Time spent using smartphone apps has risen over the 50% mark for Americans as a percentage of total time online, according to research from Comscore.
ComScore says since July 2014, the proportion of time spent online being taken up by smartphone apps has risen nine percentage points from 41% to 50% today. While smartphone apps are responsible for half, mobile web browsing adds an additional 7%, while the same activities on tablets contribute an additional 11% combined.
Therefore mobile in all forms, be it smartphone or tablet, apps or web, now account for 68% of all internet-based online activity in the United States. According to Comscore, the reason for such a heavy bias towards mobile devices comes down to advances in device technology and a nigh-on ubiquitous LTE coverage across the country.
“The convenience factor is simply too powerful,” says the company blog. “You almost always have your smartphone on you, and apps allow you to immediately access a service in one simple tap of the screen. As smartphone screens have gotten larger and as 4G LTE networks enable faster speeds, there becomes even less of a reason to use platforms such as desktop or tablets, save for specific tasks.”
While the mobile phenomena continues to grow and capture an increasing market share, Comscore still reckons more conventional connectivity form (i.e. desktop) will still have its place.
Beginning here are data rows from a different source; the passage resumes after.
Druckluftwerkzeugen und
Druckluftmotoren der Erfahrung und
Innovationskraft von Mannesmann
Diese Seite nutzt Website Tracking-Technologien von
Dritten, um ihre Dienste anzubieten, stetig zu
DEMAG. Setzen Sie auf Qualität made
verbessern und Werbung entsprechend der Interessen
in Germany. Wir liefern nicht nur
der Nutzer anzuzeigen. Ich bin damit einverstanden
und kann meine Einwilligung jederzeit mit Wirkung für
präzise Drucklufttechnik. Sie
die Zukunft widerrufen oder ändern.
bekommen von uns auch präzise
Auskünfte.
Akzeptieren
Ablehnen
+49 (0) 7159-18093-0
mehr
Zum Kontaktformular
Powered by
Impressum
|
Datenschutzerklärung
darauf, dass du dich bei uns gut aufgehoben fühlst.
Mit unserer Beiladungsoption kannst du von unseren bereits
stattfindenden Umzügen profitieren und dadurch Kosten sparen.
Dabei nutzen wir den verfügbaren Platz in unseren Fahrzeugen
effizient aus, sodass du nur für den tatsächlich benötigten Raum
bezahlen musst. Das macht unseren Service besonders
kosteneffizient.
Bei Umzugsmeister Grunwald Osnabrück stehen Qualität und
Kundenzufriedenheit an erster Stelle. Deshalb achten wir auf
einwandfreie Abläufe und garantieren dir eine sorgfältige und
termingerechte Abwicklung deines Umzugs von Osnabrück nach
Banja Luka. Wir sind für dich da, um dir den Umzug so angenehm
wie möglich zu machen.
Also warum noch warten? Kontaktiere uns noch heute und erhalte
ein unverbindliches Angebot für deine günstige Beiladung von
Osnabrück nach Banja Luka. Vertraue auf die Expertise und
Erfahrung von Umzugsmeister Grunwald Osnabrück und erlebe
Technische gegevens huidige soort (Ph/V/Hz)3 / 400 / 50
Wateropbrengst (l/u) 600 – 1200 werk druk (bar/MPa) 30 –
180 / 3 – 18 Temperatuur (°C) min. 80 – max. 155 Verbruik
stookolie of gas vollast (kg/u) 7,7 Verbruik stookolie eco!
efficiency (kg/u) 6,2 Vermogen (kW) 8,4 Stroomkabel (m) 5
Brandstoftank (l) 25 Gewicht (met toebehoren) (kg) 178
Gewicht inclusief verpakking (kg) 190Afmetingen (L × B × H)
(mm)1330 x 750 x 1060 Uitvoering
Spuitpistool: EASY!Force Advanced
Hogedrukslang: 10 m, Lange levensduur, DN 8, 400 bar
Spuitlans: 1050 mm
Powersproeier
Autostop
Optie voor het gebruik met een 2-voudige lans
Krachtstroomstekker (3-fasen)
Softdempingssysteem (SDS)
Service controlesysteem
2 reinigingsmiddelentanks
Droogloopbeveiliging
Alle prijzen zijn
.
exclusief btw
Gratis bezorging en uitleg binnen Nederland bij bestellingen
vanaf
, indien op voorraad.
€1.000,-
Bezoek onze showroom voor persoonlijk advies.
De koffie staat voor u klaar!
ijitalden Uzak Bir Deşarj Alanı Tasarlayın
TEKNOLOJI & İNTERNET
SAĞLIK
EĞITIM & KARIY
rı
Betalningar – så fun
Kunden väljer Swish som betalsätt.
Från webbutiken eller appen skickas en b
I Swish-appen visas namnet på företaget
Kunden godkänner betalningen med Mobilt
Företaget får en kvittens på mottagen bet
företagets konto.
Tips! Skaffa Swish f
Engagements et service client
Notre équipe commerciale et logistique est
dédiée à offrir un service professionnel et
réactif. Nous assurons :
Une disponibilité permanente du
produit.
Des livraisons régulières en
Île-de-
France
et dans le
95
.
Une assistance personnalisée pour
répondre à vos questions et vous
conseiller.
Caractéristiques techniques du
Meanwhile, over in the UK, Comscore also says Pokémon Go is now being used by 30% of British citizens with access to a smartphone or tablet. The app is now the 9th most commonly downloaded ub the country, with 9.5 million unique downloads across smartphone and tablet since it launched in early July. Comscore also said in all its time there’s not been a single comparable instance where an application has gained such enormous traction in the market so quickly. Unless something really massive happens, we promise not to write anything more about Pokémon Go this week.